That’s just the first layer. It turns out that these violent men have enormous influence. What’s the price of gun control? “I’d argue that we’ve sacrificed generations of progress on health care, women’s and workers’ rights, and climate change by reflexively returning, at times like these, to an ill-informed call to ban firearms, and we haven’t gotten anything tangible in return. ”  It’s hard to know where to begin.  The author seems to believe that we– Americans– are as we are, and will never change.

The struggle over gun control is not a struggle over the historical essence of the violent American soul. The gun buyers, which Baum identifies as ” middle-aged white men with less than a college degree”  have bought into a very contemporary argument that says that any gun control, even limiting the sale of ammunition online, is a slippery slope that can only lead to a ban on all guns.  We can either  stop trying to regulate guns or we are “needlessly vilifying guns.” There’s no in between.

This isn’t about identity. It’s about media– especially that hidden-in-the-open network of right wing radio–used to perpetuate ignorance and fear and poison debate. There is no slippery slope; no one’s identity is dependent on an unrestricted market in firearms. The solution is open debate and careful regulation– of media monopolies as well as guns.  Baum seems to have swallowed Wayne Le Pierre‘s extremist NRA masculine myth whole, and now he’s determined to find the reality behind the stories. It’s not there.

The Gun Story

The National Rifle Association … is opposed to virtually every form of gun control, including restrictions on owning assault weapons, background checks for gun owners, and registration of firearms. NRA’s influence is felt not only through campaign contributions, but through millions of dollars in off-the-books spending on issue ads and the like… Between 2001 and 2010, the NRA spent between $1.5 million and $2.7 million on federal-level lobbying efforts. During the 2010 election cycle, the NRA spent more than $7.2 million on independent expenditures at the federal level — messages that advocate for or against political candidates. These messages primarily supported Republican candidates or opposed Democratic candidates.

• **PROBLEMS AND TASKS**:
(A) Translate this sentence from the gun control passage into Spanish: "There is no slippery slope; no one’s identity is dependent on an unrestricted market in firearms."
(B) According to the gun control passage, how much did the NRA spend on independent expenditures at the federal level during the 2010 election cycle?
(C) Write a next paragraph for the gun control passage, picking up after its final sentence.

(Collected data)
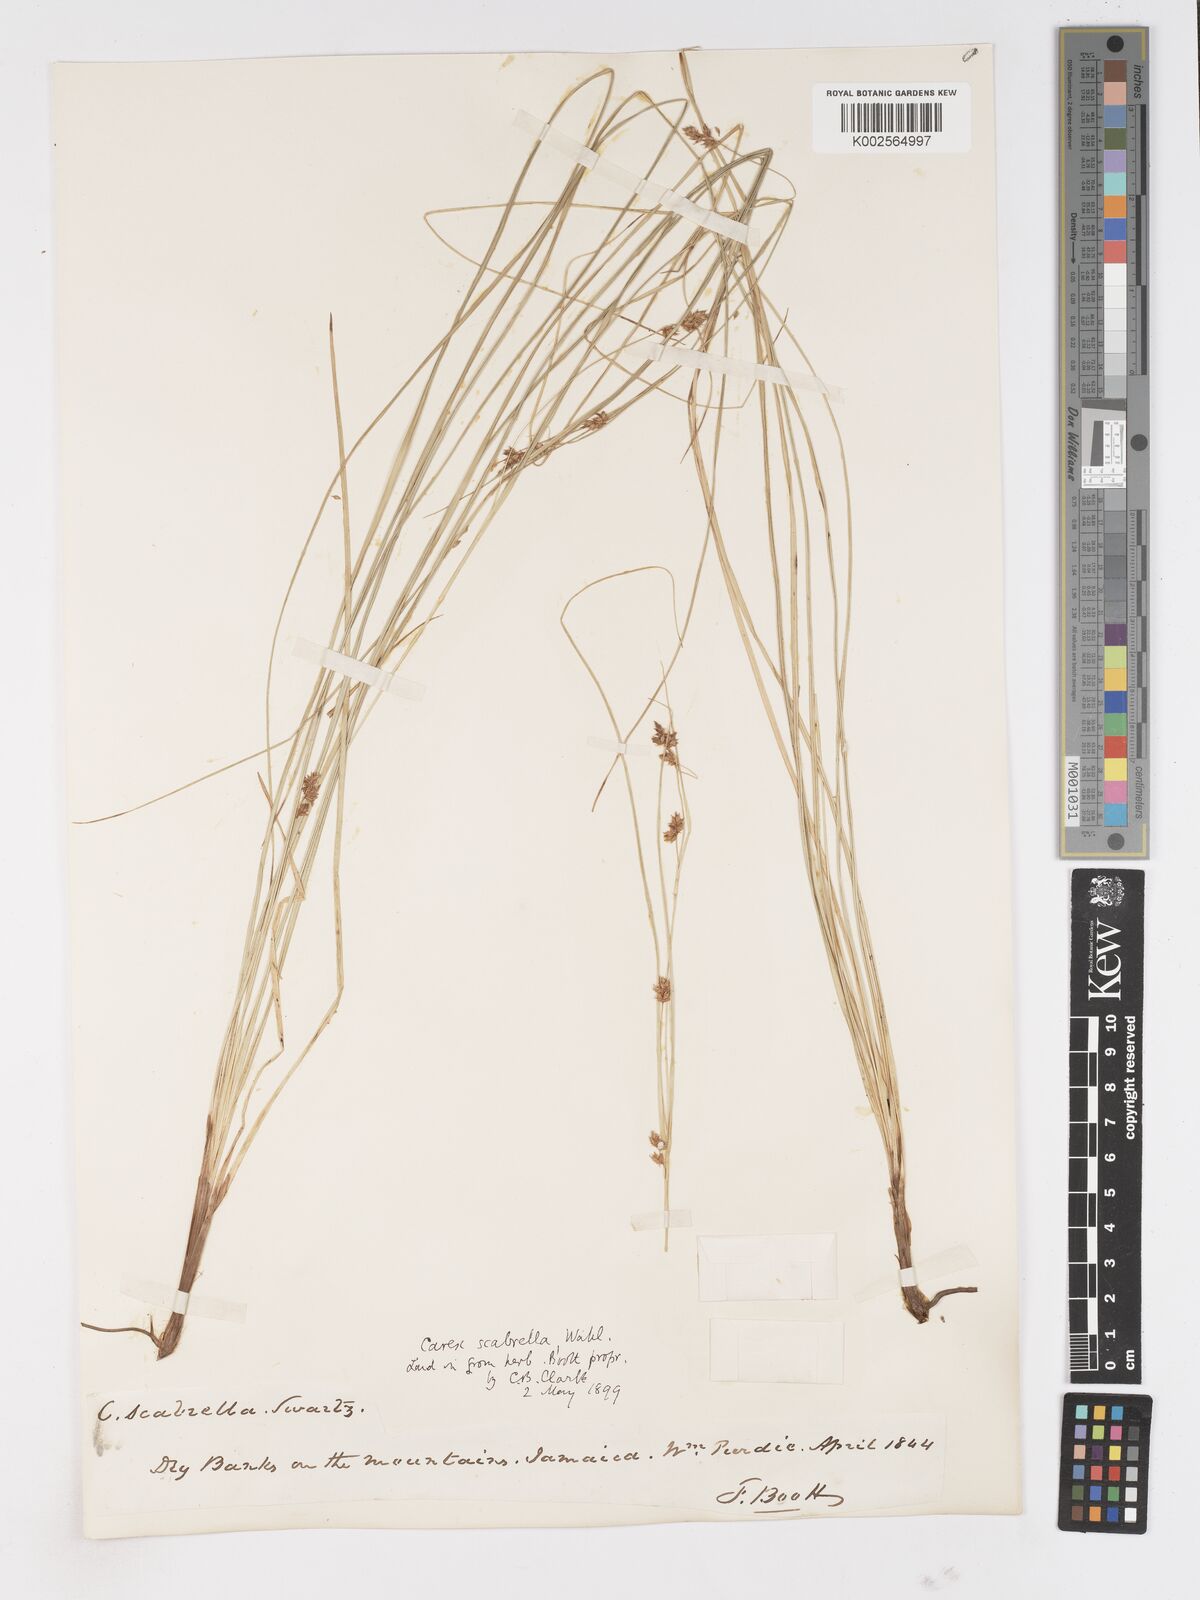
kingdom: Plantae
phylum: Tracheophyta
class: Liliopsida
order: Poales
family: Cyperaceae
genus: Carex
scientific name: Carex
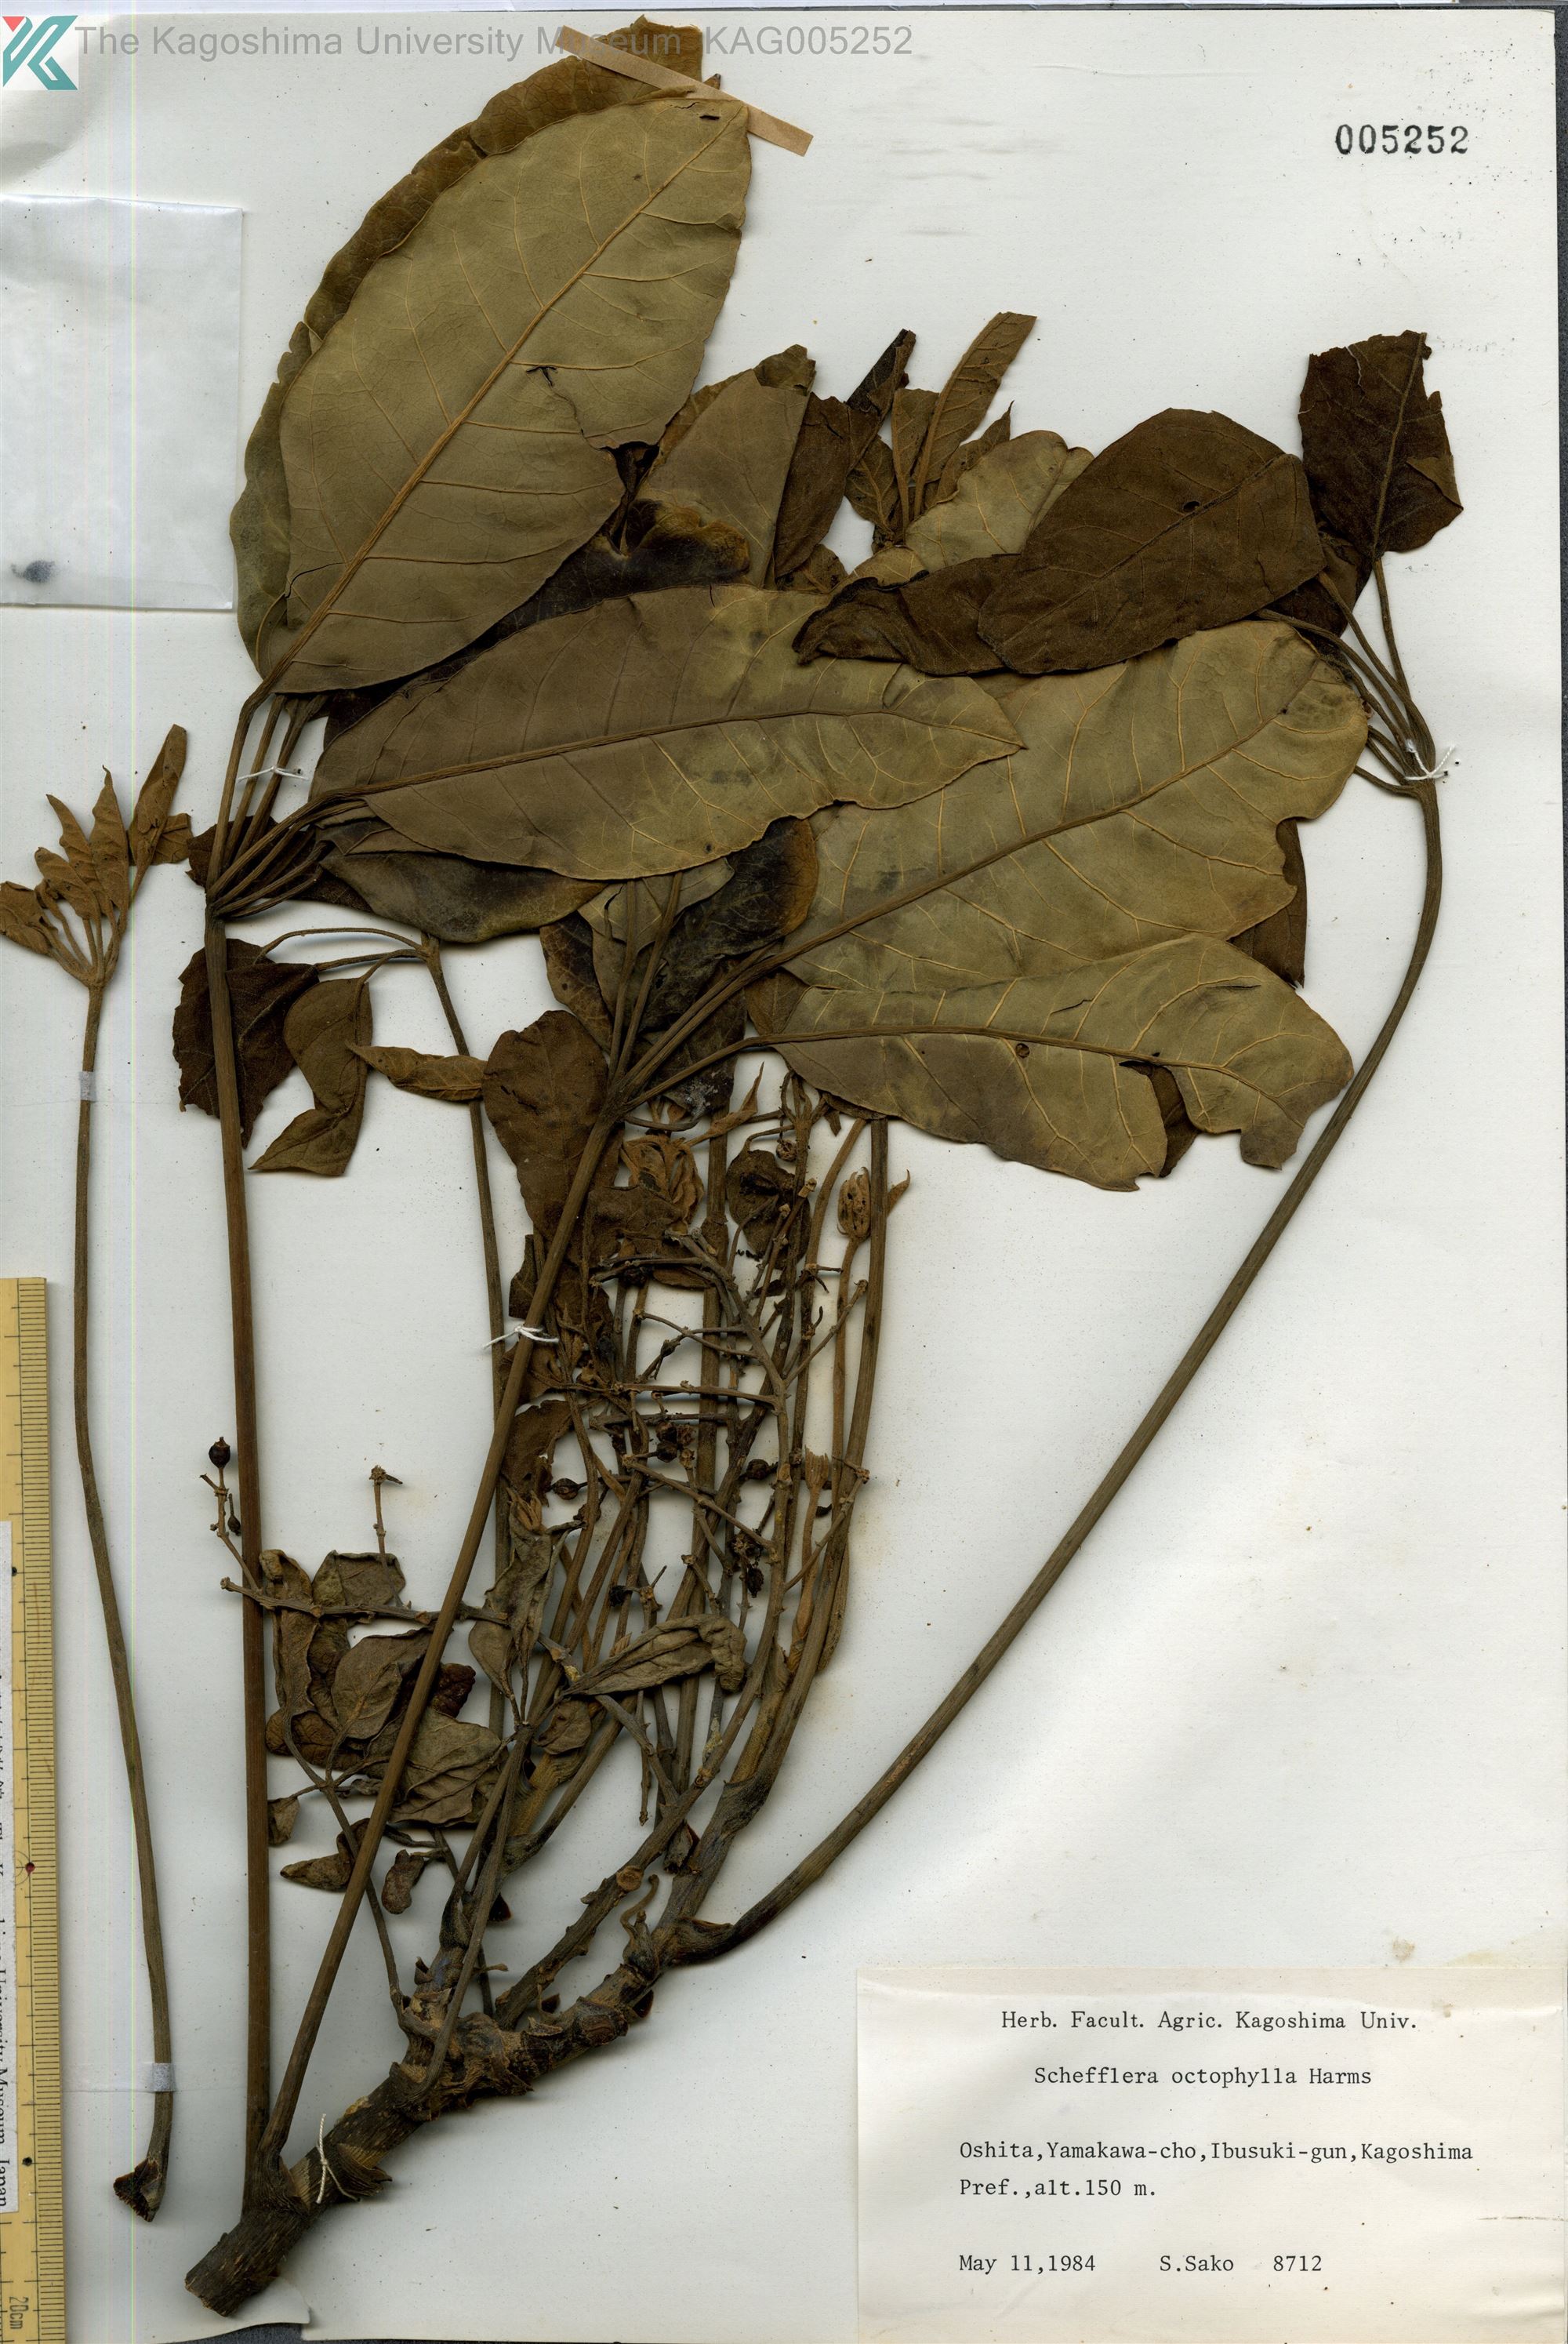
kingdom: Plantae
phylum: Tracheophyta
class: Magnoliopsida
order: Apiales
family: Araliaceae
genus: Heptapleurum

• **RESULTS OF THE TASKS**:
(A) No existe una pendiente resbaladiza; la identidad de nadie depende de un mercado de armas de fuego sin restricciones.

(B) More than $7.2 million.

(C)
National Rifle Association,” OpenSecretsBlog

On the American Family Association’s radio program AFA Today, the hosts wasted no time lining up a far-right Evangelical minister, Jerry Newcombe of Truth in Action Ministries, to tell the audience that among the dead in the theater only those who were true Christians have gone to heaven. The rest, he suggested, are already consigned to hell.

Religious Right Just Can’t Resist Exploiting Aurora Tragedy for Political Gain,” Clay Farris Naff, Huffington Post

Rep. Louie Gohmert (R-Texas) said Friday that the shootings that took place in an Aurora, Colo. movie theater hours earlier were a result of “ongoing attacks on Judeo-Christian beliefs” and questioned why nobody else in the theater had a gun to take down the shooter.

Louie Gohmert: Aurora Shootings Result Of ‘Ongoing Attacks On Judeo-Christian Beliefs‘”Jennifer Bendery, Huffington Post

Once the first scare of another gun massacre, is over, lots of us wonder why we (in the U.S.) allow guns, especially automatic weapons , to be so widely available. The answer, in the end, is that we have a permanent scare system in place, led and financed by the National Rifle Association, and reinforced by the Christian right, that responds to disrupt any attempt at creating reasonable gun control by repeating a familiar narrative.

“They are coming to get our guns” is another version of Reagan’s “government is the problem” story and its close cousin, “the Democrats and that Black Foreign President are plotting to take away your freedom.”  It seems impossible that anyone would believe this story but I think is has an impact in the same way as all advertising.  We all think we are immune but if ads didn’t work no one would pay for them.  Think Pet Rock.